また、無差別殺傷事件(2008/6/8 秋葉原)が起こりました。
 亡くなられた方々、重軽傷を受けられた方々に対して、心よりお見舞い申し上げます。
 犯人の行為は、断じて、許されるものではありません。私は、犯人を擁護するつもりは、毛頭ありません。
 そのことをまず、申し上げておきたいと思います。
 しかし、事件の背景に見え隠れするのは、「派遣社員」の置かれている、あまりにも非人間的な労働環境です。
 派遣労働者は、もはや、簡単にすげ替えの利く便利なロボットになりはててしまっている。
 このことを経営者の方々は、深刻に受け止めるべきです。
 派遣労働者が全労働者の3割になっているという事実は、異常としか言いようがありません。

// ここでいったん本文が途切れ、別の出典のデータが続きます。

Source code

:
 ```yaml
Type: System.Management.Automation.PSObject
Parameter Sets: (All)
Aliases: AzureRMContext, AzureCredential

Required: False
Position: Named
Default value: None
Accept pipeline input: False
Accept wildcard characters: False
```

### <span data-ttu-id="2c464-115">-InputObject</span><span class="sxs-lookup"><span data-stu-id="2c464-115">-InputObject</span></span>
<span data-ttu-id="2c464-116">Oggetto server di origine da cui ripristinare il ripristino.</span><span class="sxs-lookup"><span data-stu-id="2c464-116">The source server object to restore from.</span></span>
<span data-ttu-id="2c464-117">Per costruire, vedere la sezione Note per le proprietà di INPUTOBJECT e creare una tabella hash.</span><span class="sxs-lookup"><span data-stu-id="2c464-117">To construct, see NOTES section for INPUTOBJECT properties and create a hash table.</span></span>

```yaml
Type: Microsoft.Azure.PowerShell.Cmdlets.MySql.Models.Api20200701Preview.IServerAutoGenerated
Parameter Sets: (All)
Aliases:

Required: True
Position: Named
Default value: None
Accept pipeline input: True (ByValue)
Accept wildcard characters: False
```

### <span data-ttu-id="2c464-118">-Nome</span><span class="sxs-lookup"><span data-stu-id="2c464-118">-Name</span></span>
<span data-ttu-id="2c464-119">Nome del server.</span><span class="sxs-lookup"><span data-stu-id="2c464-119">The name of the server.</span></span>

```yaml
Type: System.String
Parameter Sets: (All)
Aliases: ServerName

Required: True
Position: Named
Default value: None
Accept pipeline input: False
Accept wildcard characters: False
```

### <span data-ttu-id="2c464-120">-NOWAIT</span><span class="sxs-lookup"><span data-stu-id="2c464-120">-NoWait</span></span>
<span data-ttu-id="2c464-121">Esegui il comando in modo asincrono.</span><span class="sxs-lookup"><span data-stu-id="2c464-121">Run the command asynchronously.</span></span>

 初期には、高度技術者に対してのみ認められていた派遣範囲が、産業界の要請に応える形で、なし崩し的に拡大し、今や、何でもありの制度になってしまっています。
 この制度の「改悪」に手を貸した官僚、政治家は、猛省すべきです。
 そして、もはや、現代日本社会の大病根になっている派遣制度は、早急に、原則廃止し、社員は、会社が直接、雇用するという当たり前の時代に戻すべきです。